Incident thresholds define your tolerance to specific incidents that may occur on your network.
By their very nature, certain types of incidents may be more important than other types. By defining incident thresholds that match your business’s service guarantees, you can use the network health report to provide an overall view of the compliance of your entire network at any given time.
The “Monitoring” training video, in which we cover “incident thresholds”, is part of the “Network Operations” playlist:
Monitoring: Describes different aspects of network monitoring. You can find incident thresholds, in particular, at 8:50.
Your network’s tolerance levels can be defined by incident type for all resources or by incident type for a specific resource.
If no threshold is assigned to an incident type, the incident is considered trivial and will not be interpreted as a Warning or Critical issue in the network health report.
The incident thresholds specified in your domain’s Monitoring tab serve as your network-wide defaults for any given incident type. Optionally, you can override this default for a particular resource by assigning an incident threshold to the resource in its Monitoring tab. For each threshold, you can define how and when the incident is escalated to a warning or critical status.

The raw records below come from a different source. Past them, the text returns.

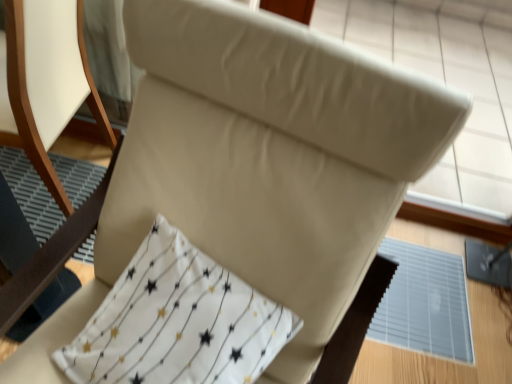
Question: Should I look upward or downward to see white fabric pillow at center?

Choices:
 (A) up
 (B) down

Answer: (B)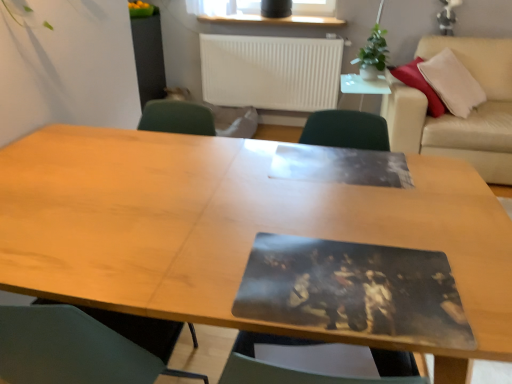
What do you see at coordinates (271, 72) in the screenshot? This screenshot has height=384, width=512. I see `white matte radiator at upper center` at bounding box center [271, 72].

Measure the distance between green leafy plant at upper right and camera.

green leafy plant at upper right and camera are 9.68 feet apart from each other.

Describe the element at coordinates (458, 117) in the screenshot. I see `beige leather couch at upper right` at that location.

Locate an element on the screen. The width and height of the screenshot is (512, 384). white glossy side table at upper center is located at coordinates (362, 86).

Where is `white matte radiator at upper center`? This screenshot has height=384, width=512. white matte radiator at upper center is located at coordinates (271, 72).

From a real-world perspective, which object rests below the other?

In real-world perspective, wooden table at center is lower.

Can you tell me how much green leafy plant at upper right and wooden table at center differ in facing direction?

green leafy plant at upper right and wooden table at center are facing 179 degrees away from each other.

Is green leafy plant at upper right turned away from wooden table at center?

No, green leafy plant at upper right's orientation is not away from wooden table at center.

Is white matte radiator at upper center touching beige leather couch at upper right?

No.

From a real-world perspective, which is physically below, white matte radiator at upper center or beige leather couch at upper right?

beige leather couch at upper right.

Can you tell me how much white matte radiator at upper center and beige leather couch at upper right differ in facing direction?

0.0986 degrees.

Can beige leather couch at upper right be found inside white matte radiator at upper center?

No, beige leather couch at upper right is not surrounded by white matte radiator at upper center.

Is there a large distance between green leafy plant at upper right and white matte radiator at upper center?

green leafy plant at upper right is actually quite close to white matte radiator at upper center.

Is white matte radiator at upper center at the back of green leafy plant at upper right?

No.

Is green leafy plant at upper right at the left side of white matte radiator at upper center?

Incorrect, green leafy plant at upper right is not on the left side of white matte radiator at upper center.

Is green leafy plant at upper right wider or thinner than white matte radiator at upper center?

Clearly, green leafy plant at upper right has more width compared to white matte radiator at upper center.

How much distance is there between wooden table at center and white matte radiator at upper center?

A distance of 2.48 meters exists between wooden table at center and white matte radiator at upper center.

Is wooden table at center situated inside white matte radiator at upper center or outside?

wooden table at center is outside white matte radiator at upper center.

Is wooden table at center wider or thinner than white matte radiator at upper center?

wooden table at center is wider than white matte radiator at upper center.

The width and height of the screenshot is (512, 384). In order to click on radiator above the wooden table at center (from the image's perspective) in this screenshot , I will do `click(271, 72)`.

Can you tell me how much green leafy plant at upper right and white glossy side table at upper center differ in facing direction?

There is a 0.349-degree angle between the facing directions of green leafy plant at upper right and white glossy side table at upper center.

Can you confirm if green leafy plant at upper right is taller than white glossy side table at upper center?

Yes.

Is green leafy plant at upper right looking in the opposite direction of white glossy side table at upper center?

No, green leafy plant at upper right is not facing away from white glossy side table at upper center.

Is point (381, 36) farther from viewer compared to point (380, 85)?

Yes.

Does beige leather couch at upper right turn towards green leafy plant at upper right?

No, beige leather couch at upper right does not turn towards green leafy plant at upper right.

Between point (394, 96) and point (362, 66), which one is positioned in front?

The point (394, 96) is closer.

Considering the sizes of objects beige leather couch at upper right and green leafy plant at upper right in the image provided, who is bigger, beige leather couch at upper right or green leafy plant at upper right?

With larger size is beige leather couch at upper right.

From the image's perspective, is beige leather couch at upper right on green leafy plant at upper right?

No, from the image's perspective, beige leather couch at upper right is not over green leafy plant at upper right.

Is white glossy side table at upper center facing towards white matte radiator at upper center?

No, white glossy side table at upper center is not aimed at white matte radiator at upper center.

Is white glossy side table at upper center with white matte radiator at upper center?

white glossy side table at upper center and white matte radiator at upper center are not in contact.

Is point (375, 87) farther from camera compared to point (286, 74)?

That is False.

The height and width of the screenshot is (384, 512). I want to click on table directly beneath the green leafy plant at upper right (from a real-world perspective), so click(x=229, y=228).

Where is `couch that is in front of the white matte radiator at upper center`? The height and width of the screenshot is (384, 512). couch that is in front of the white matte radiator at upper center is located at coordinates (458, 117).

When comparing their distances from white matte radiator at upper center, does white glossy side table at upper center or beige leather couch at upper right seem closer?

white glossy side table at upper center lies closer to white matte radiator at upper center than the other object.

Estimate the real-world distances between objects in this image. Which object is further from white glossy side table at upper center, white matte radiator at upper center or green leafy plant at upper right?

Among the two, white matte radiator at upper center is located further to white glossy side table at upper center.

Estimate the real-world distances between objects in this image. Which object is further from beige leather couch at upper right, white matte radiator at upper center or green leafy plant at upper right?

Among the two, white matte radiator at upper center is located further to beige leather couch at upper right.

Estimate the real-world distances between objects in this image. Which object is further from beige leather couch at upper right, green leafy plant at upper right or wooden table at center?

wooden table at center.

Based on their spatial positions, is white matte radiator at upper center or white glossy side table at upper center closer to green leafy plant at upper right?

The object closer to green leafy plant at upper right is white glossy side table at upper center.

Looking at the image, which one is located further to white glossy side table at upper center, green leafy plant at upper right or wooden table at center?

wooden table at center is further to white glossy side table at upper center.

Considering their positions, is beige leather couch at upper right positioned closer to green leafy plant at upper right than wooden table at center?

Based on the image, beige leather couch at upper right appears to be nearer to green leafy plant at upper right.

Estimate the real-world distances between objects in this image. Which object is closer to white matte radiator at upper center, green leafy plant at upper right or beige leather couch at upper right?

green leafy plant at upper right lies closer to white matte radiator at upper center than the other object.

Where is `plant positioned between wooden table at center and white matte radiator at upper center from near to far`? This screenshot has height=384, width=512. plant positioned between wooden table at center and white matte radiator at upper center from near to far is located at coordinates (x=374, y=50).

Find the location of `side table located between white matte radiator at upper center and beige leather couch at upper right in the left-right direction`. side table located between white matte radiator at upper center and beige leather couch at upper right in the left-right direction is located at coordinates (362, 86).

This screenshot has width=512, height=384. I want to click on side table between wooden table at center and green leafy plant at upper right in the front-back direction, so click(362, 86).

Locate an element on the screen. The height and width of the screenshot is (384, 512). couch located between wooden table at center and green leafy plant at upper right in the depth direction is located at coordinates (458, 117).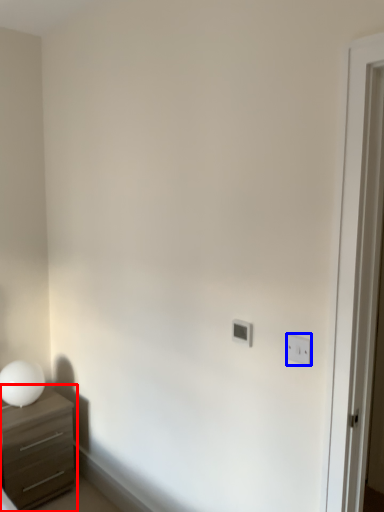
Question: Among these objects, which one is farthest to the camera, chest of drawers (highlighted by a red box) or light switch (highlighted by a blue box)?

Choices:
 (A) chest of drawers
 (B) light switch

Answer: (A)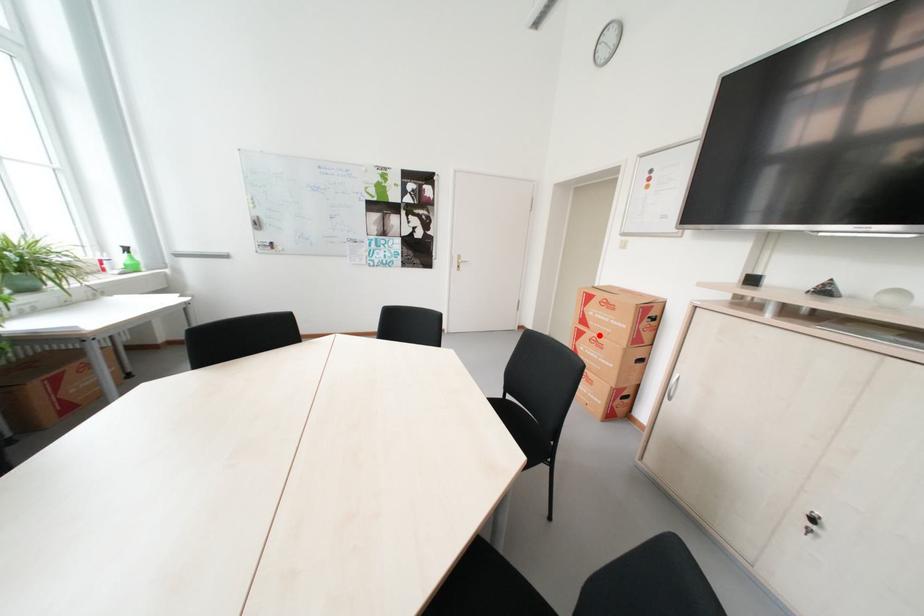
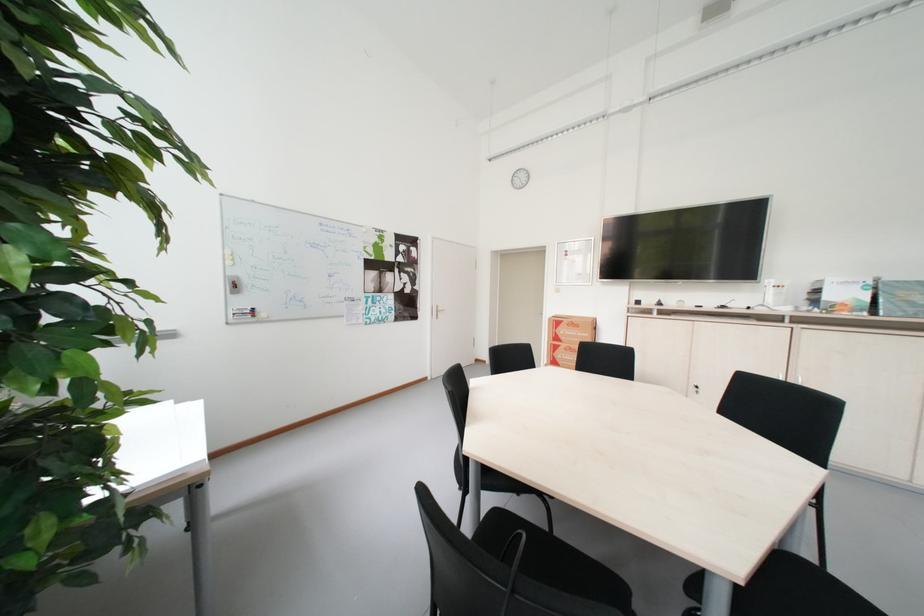
Find the pixel in the second image that matches the highlighted location in the first image.

(573, 347)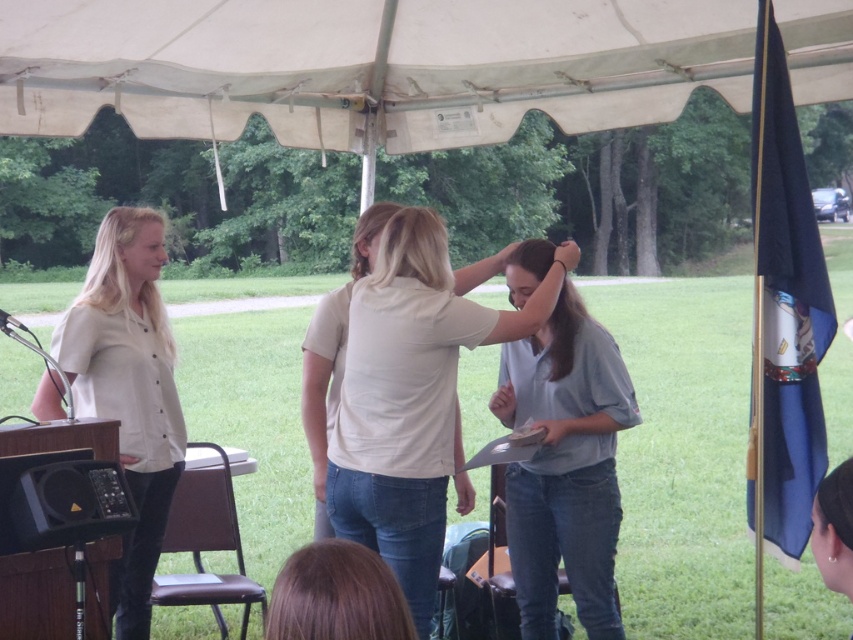
Is point (625, 385) farther from camera compared to point (161, 237)?

No, (625, 385) is closer to viewer.

Based on the photo, which of these two, light blue denim shirt at center or matte white blouse at left, stands taller?

Standing taller between the two is matte white blouse at left.

Who is more forward, (x=563, y=301) or (x=132, y=442)?

Point (x=563, y=301) is in front.

Locate an element on the screen. This screenshot has height=640, width=853. light blue denim shirt at center is located at coordinates point(566,467).

Who is positioned more to the right, white fabric canopy at upper center or light blue denim shirt at center?

light blue denim shirt at center is more to the right.

Is white fabric canopy at upper center to the left of light blue denim shirt at center from the viewer's perspective?

Correct, you'll find white fabric canopy at upper center to the left of light blue denim shirt at center.

Where is `white fabric canopy at upper center`? Image resolution: width=853 pixels, height=640 pixels. white fabric canopy at upper center is located at coordinates (364, 67).

Can you confirm if light blue denim shirt at center is positioned below matte black speaker at lower left?

No.

Describe the element at coordinates (566, 467) in the screenshot. This screenshot has height=640, width=853. I see `light blue denim shirt at center` at that location.

Does point (544, 556) lie behind point (91, 520)?

Yes.

Locate an element on the screen. light blue denim shirt at center is located at coordinates (566, 467).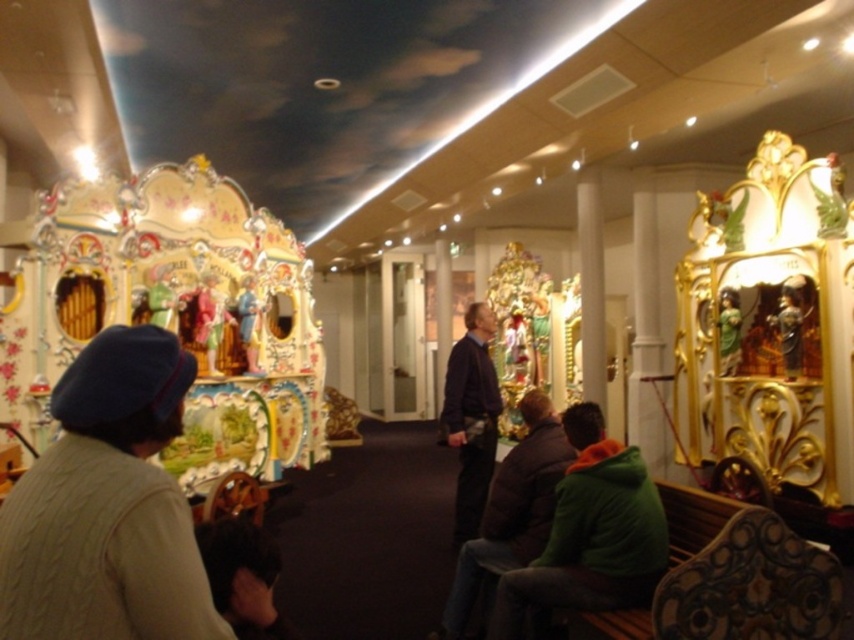
Question: Can you confirm if green fleece jacket at lower center is positioned above dark blue sweater at center?

Choices:
 (A) yes
 (B) no

Answer: (B)

Question: Estimate the real-world distances between objects in this image. Which object is farther from the green fleece jacket at lower center?

Choices:
 (A) cable-knit sweater at lower left
 (B) dark brown leather jacket at center

Answer: (A)

Question: Considering the real-world distances, which object is farthest from the dark brown leather jacket at center?

Choices:
 (A) cable-knit sweater at lower left
 (B) green fleece jacket at lower center
 (C) dark blue sweater at center

Answer: (A)

Question: From the image, what is the correct spatial relationship of green fleece jacket at lower center in relation to dark brown leather jacket at center?

Choices:
 (A) right
 (B) left

Answer: (A)

Question: Which point is closer to the camera?

Choices:
 (A) dark brown leather jacket at center
 (B) dark blue sweater at center

Answer: (A)

Question: Observing the image, what is the correct spatial positioning of dark brown leather jacket at center in reference to dark blue sweater at center?

Choices:
 (A) left
 (B) right

Answer: (B)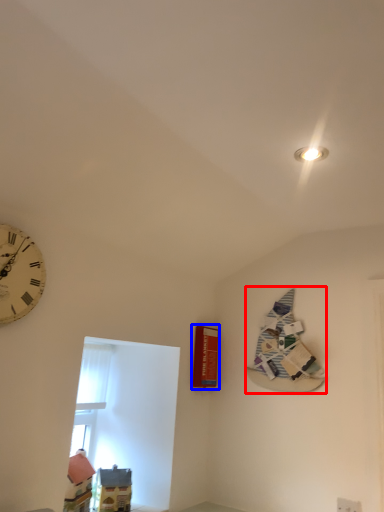
Question: Which of the following is the farthest to the observer, book (highlighted by a red box) or magazine (highlighted by a blue box)?

Choices:
 (A) book
 (B) magazine

Answer: (B)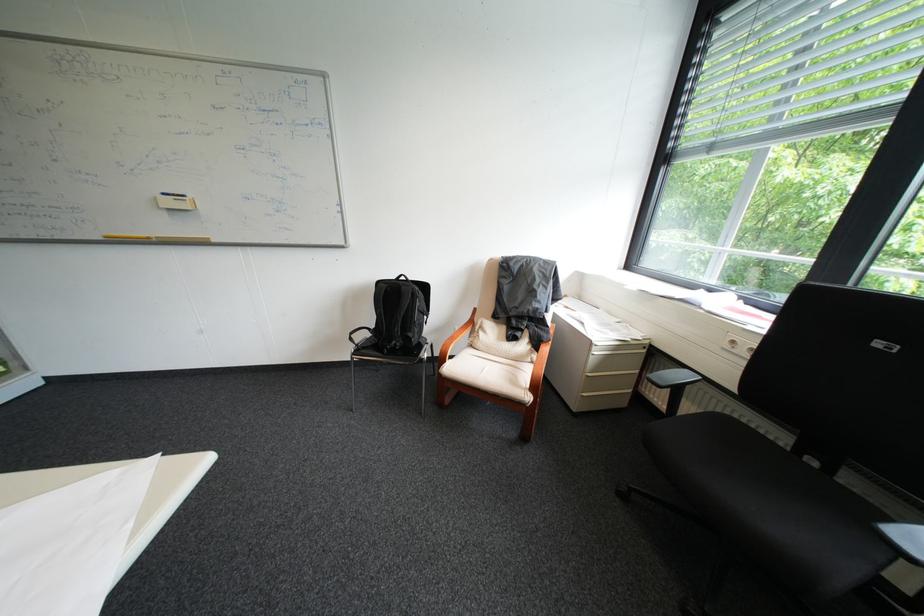
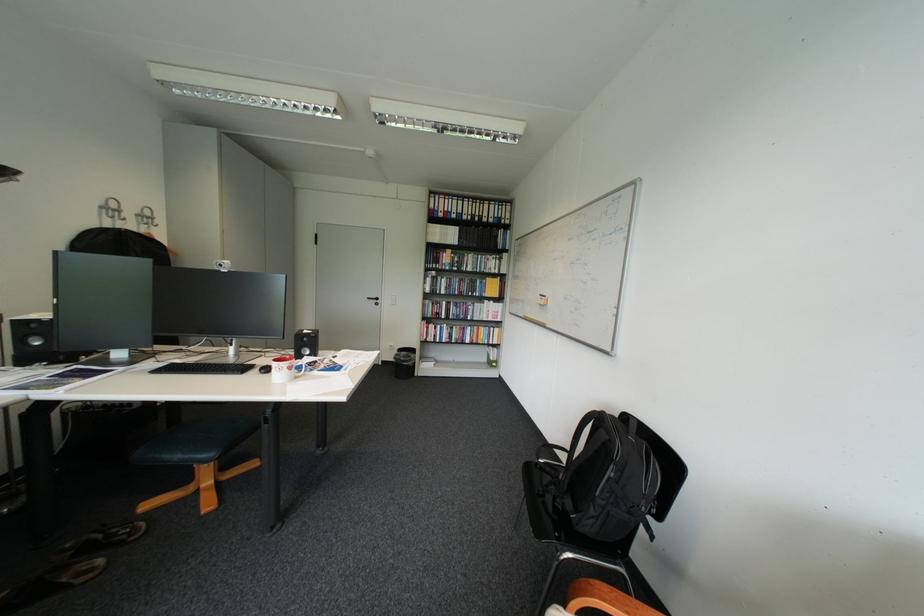
Find the pixel in the second image that matches pixel 427 322 in the first image.

(608, 496)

Incident Thresholds govern how incidents are escalated to Warnings and Critical issues. The escalation of an incident’s status is performed automatically by Broadsign Server and email notifications are sent out to the appropriate contacts when escalation occurs. Modifying an incident threshold will retroactively adjust the statuses of incidents that have already been escalated.
Consider the Missing in Action incident (MIA).
By setting a threshold on the MIA incident at the Domain level, you can define your network-wide tolerance to MIA as follows: Warning after two hours, Critical after six hours. This business rule will be respected in the Network Health Report and the Service Panel for the Player.
If a player has been MIA for less than two hours, then the network health report will still consider that Player as healthy.
If a network health report is generated three hours after the player has gone MIA, the player will appear as having a warning.
If a network health report is generated more than six hours after the player has gone MIA, the player will appear as being critical.
Consider a network comprised of mixed broadband and dial-up players that need to be monitored for their connectivity status.
The tolerance to MIAs on dial-up players will most likely be higher, due to the unreliability of the connection. In this case, you can set a custom threshold for the MIA incident on the Player resource that will override the threshold set in the Domain:
- Warning after twelve hours
- Critical after two days
This change ensures that when the network health report is generated, the state of this dial-up player will depend on its own threshold, not the network-wide threshold.
Here are some other examples of how to use custom thresholds:
- A high-value player in Times Square should have a lower tolerance to incidents than other players in the same network.
- A Device Control Operation that turns a display on is more important than one that turns the display off.
- If a particular ad copy is causing incidents that are expected, they can be suppressed so that they do not count in the network health report.